What to do =>
A word-for-word copy of the entries is needed, and it should contain no images.

(Saved entries)
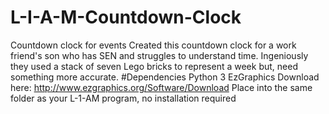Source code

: # L-I-A-M-Countdown-Clock
Countdown clock for events
Created this countdown clock for a work friend's son who has SEN and struggles to understand time.  Ingeniously they used a stack of seven Lego bricks to represent a week but, need something more accurate.
#Dependencies
Python 3
EzGraphics 
Download here: http://www.ezgraphics.org/Software/Download
Place into the same folder as your L-1-AM program, no installation required
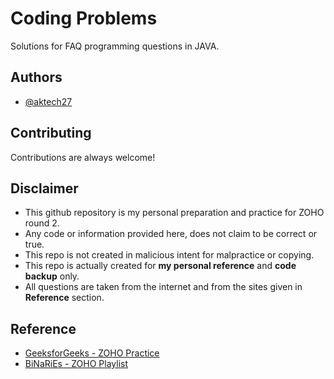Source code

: # Coding Problems

Solutions for FAQ programming questions in JAVA.

## Authors

- [@aktech27](https://www.github.com/aktech27)

## Contributing

Contributions are always welcome!

## Disclaimer

- This github repository is my personal preparation and practice for ZOHO round 2.
- Any code or information provided here, does not claim to be correct or true.
- This repo is not created in malicious intent for malpractice or copying.
- This repo is actually created for **my personal reference** and **code backup** only.
- All questions are taken from the internet and from the sites given in **Reference** section.

## Reference

- [GeeksforGeeks - ZOHO Practice](https://practice.geeksforgeeks.org/explore/?page=1&company%5B%5D=Zoho)
- [BiNaRiEs - ZOHO Playlist](https://youtube.com/playlist?list=PLEjEjPrXGgyzjUWUDqXTWWtz_em889vLt)
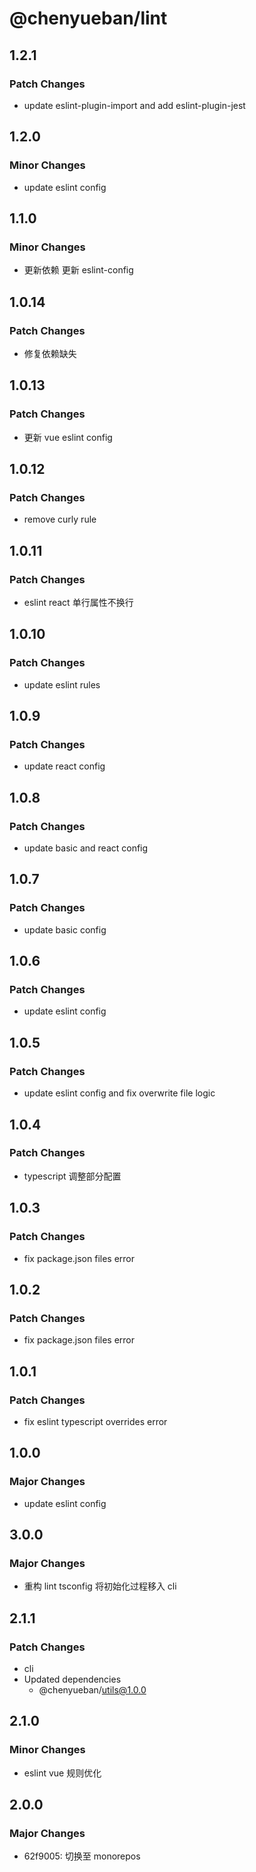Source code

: # @chenyueban/lint

## 1.2.1

### Patch Changes

- update eslint-plugin-import and add eslint-plugin-jest

## 1.2.0

### Minor Changes

- update eslint config

## 1.1.0

### Minor Changes

- 更新依赖 更新 eslint-config

## 1.0.14

### Patch Changes

- 修复依赖缺失

## 1.0.13

### Patch Changes

- 更新 vue eslint config

## 1.0.12

### Patch Changes

- remove curly rule

## 1.0.11

### Patch Changes

- eslint react 单行属性不换行

## 1.0.10

### Patch Changes

- update eslint rules

## 1.0.9

### Patch Changes

- update react config

## 1.0.8

### Patch Changes

- update basic and react config

## 1.0.7

### Patch Changes

- update basic config

## 1.0.6

### Patch Changes

- update eslint config

## 1.0.5

### Patch Changes

- update eslint config and fix overwrite file logic

## 1.0.4

### Patch Changes

- typescript 调整部分配置

## 1.0.3

### Patch Changes

- fix package.json files error

## 1.0.2

### Patch Changes

- fix package.json files error

## 1.0.1

### Patch Changes

- fix eslint typescript overrides error

## 1.0.0

### Major Changes

- update eslint config

## 3.0.0

### Major Changes

- 重构 lint tsconfig 将初始化过程移入 cli

## 2.1.1

### Patch Changes

- cli
- Updated dependencies
  - @chenyueban/utils@1.0.0

## 2.1.0

### Minor Changes

- eslint vue 规则优化

## 2.0.0

### Major Changes

- 62f9005: 切换至 monorepos
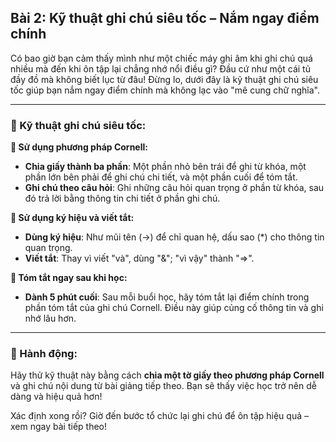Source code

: ## Bài 2: Kỹ thuật ghi chú siêu tốc – Nắm ngay điểm chính  

Có bao giờ bạn cảm thấy mình như một chiếc máy ghi âm khi ghi chú quá nhiều mà đến khi ôn tập lại chẳng nhớ nổi điều gì? Đầu cứ như một cái tủ đầy đồ mà không biết lục từ đâu! Đừng lo, dưới đây là kỹ thuật ghi chú siêu tốc giúp bạn nắm ngay điểm chính mà không lạc vào "mê cung chữ nghĩa". 

---

### 📌 Kỹ thuật ghi chú siêu tốc:

**🔹 Sử dụng phương pháp Cornell:**
- **Chia giấy thành ba phần**: Một phần nhỏ bên trái để ghi từ khóa, một phần lớn bên phải để ghi chú chi tiết, và một phần cuối để tóm tắt.
- **Ghi chú theo câu hỏi**: Ghi những câu hỏi quan trọng ở phần từ khóa, sau đó trả lời bằng thông tin chi tiết ở phần ghi chú.

**🔹 Sử dụng ký hiệu và viết tắt:**
- **Dùng ký hiệu**: Như mũi tên (→) để chỉ quan hệ, dấu sao (*) cho thông tin quan trọng.
- **Viết tắt**: Thay vì viết "và", dùng "&"; "vì vậy" thành "=>".

**🔹 Tóm tắt ngay sau khi học:**
- **Dành 5 phút cuối**: Sau mỗi buổi học, hãy tóm tắt lại điểm chính trong phần tóm tắt của ghi chú Cornell. Điều này giúp củng cố thông tin và ghi nhớ lâu hơn.

---

### 🚀 Hành động:

Hãy thử kỹ thuật này bằng cách **chia một tờ giấy theo phương pháp Cornell** và ghi chú nội dung từ bài giảng tiếp theo. Bạn sẽ thấy việc học trở nên dễ dàng và hiệu quả hơn!

Xác định xong rồi? Giờ đến bước tổ chức lại ghi chú để ôn tập hiệu quả – xem ngay bài tiếp theo!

Your response =>
Source code

: # L-I-A-M-Countdown-Clock
Countdown clock for events
Created this countdown clock for a work friend's son who has SEN and struggles to understand time.  Ingeniously they used a stack of seven Lego bricks to represent a week but, need something more accurate.
#Dependencies
Python 3
EzGraphics 
Download here: http://www.ezgraphics.org/Software/Download
Place into the same folder as your L-1-AM program, no installation required
Source code

: # Coding Problems

Solutions for FAQ programming questions in JAVA.

## Authors

- [@aktech27](https://www.github.com/aktech27)

## Contributing

Contributions are always welcome!

## Disclaimer

- This github repository is my personal preparation and practice for ZOHO round 2.
- Any code or information provided here, does not claim to be correct or true.
- This repo is not created in malicious intent for malpractice or copying.
- This repo is actually created for **my personal reference** and **code backup** only.
- All questions are taken from the internet and from the sites given in **Reference** section.

## Reference

- [GeeksforGeeks - ZOHO Practice](https://practice.geeksforgeeks.org/explore/?page=1&company%5B%5D=Zoho)
- [BiNaRiEs - ZOHO Playlist](https://youtube.com/playlist?list=PLEjEjPrXGgyzjUWUDqXTWWtz_em889vLt)
Source code

: # @chenyueban/lint

## 1.2.1

### Patch Changes

- update eslint-plugin-import and add eslint-plugin-jest

## 1.2.0

### Minor Changes

- update eslint config

## 1.1.0

### Minor Changes

- 更新依赖 更新 eslint-config

## 1.0.14

### Patch Changes

- 修复依赖缺失

## 1.0.13

### Patch Changes

- 更新 vue eslint config

## 1.0.12

### Patch Changes

- remove curly rule

## 1.0.11

### Patch Changes

- eslint react 单行属性不换行

## 1.0.10

### Patch Changes

- update eslint rules

## 1.0.9

### Patch Changes

- update react config

## 1.0.8

### Patch Changes

- update basic and react config

## 1.0.7

### Patch Changes

- update basic config

## 1.0.6

### Patch Changes

- update eslint config

## 1.0.5

### Patch Changes

- update eslint config and fix overwrite file logic

## 1.0.4

### Patch Changes

- typescript 调整部分配置

## 1.0.3

### Patch Changes

- fix package.json files error

## 1.0.2

### Patch Changes

- fix package.json files error

## 1.0.1

### Patch Changes

- fix eslint typescript overrides error

## 1.0.0

### Major Changes

- update eslint config

## 3.0.0

### Major Changes

- 重构 lint tsconfig 将初始化过程移入 cli

## 2.1.1

### Patch Changes

- cli
- Updated dependencies
  - @chenyueban/utils@1.0.0

## 2.1.0

### Minor Changes

- eslint vue 规则优化

## 2.0.0

### Major Changes

- 62f9005: 切换至 monorepos
Source code

: ## Bài 2: Kỹ thuật ghi chú siêu tốc – Nắm ngay điểm chính  

Có bao giờ bạn cảm thấy mình như một chiếc máy ghi âm khi ghi chú quá nhiều mà đến khi ôn tập lại chẳng nhớ nổi điều gì? Đầu cứ như một cái tủ đầy đồ mà không biết lục từ đâu! Đừng lo, dưới đây là kỹ thuật ghi chú siêu tốc giúp bạn nắm ngay điểm chính mà không lạc vào "mê cung chữ nghĩa". 

---

### 📌 Kỹ thuật ghi chú siêu tốc:

**🔹 Sử dụng phương pháp Cornell:**
- **Chia giấy thành ba phần**: Một phần nhỏ bên trái để ghi từ khóa, một phần lớn bên phải để ghi chú chi tiết, và một phần cuối để tóm tắt.
- **Ghi chú theo câu hỏi**: Ghi những câu hỏi quan trọng ở phần từ khóa, sau đó trả lời bằng thông tin chi tiết ở phần ghi chú.

**🔹 Sử dụng ký hiệu và viết tắt:**
- **Dùng ký hiệu**: Như mũi tên (→) để chỉ quan hệ, dấu sao (*) cho thông tin quan trọng.
- **Viết tắt**: Thay vì viết "và", dùng "&"; "vì vậy" thành "=>".

**🔹 Tóm tắt ngay sau khi học:**
- **Dành 5 phút cuối**: Sau mỗi buổi học, hãy tóm tắt lại điểm chính trong phần tóm tắt của ghi chú Cornell. Điều này giúp củng cố thông tin và ghi nhớ lâu hơn.

---

### 🚀 Hành động:

Hãy thử kỹ thuật này bằng cách **chia một tờ giấy theo phương pháp Cornell** và ghi chú nội dung từ bài giảng tiếp theo. Bạn sẽ thấy việc học trở nên dễ dàng và hiệu quả hơn!

Xác định xong rồi? Giờ đến bước tổ chức lại ghi chú để ôn tập hiệu quả – xem ngay bài tiếp theo!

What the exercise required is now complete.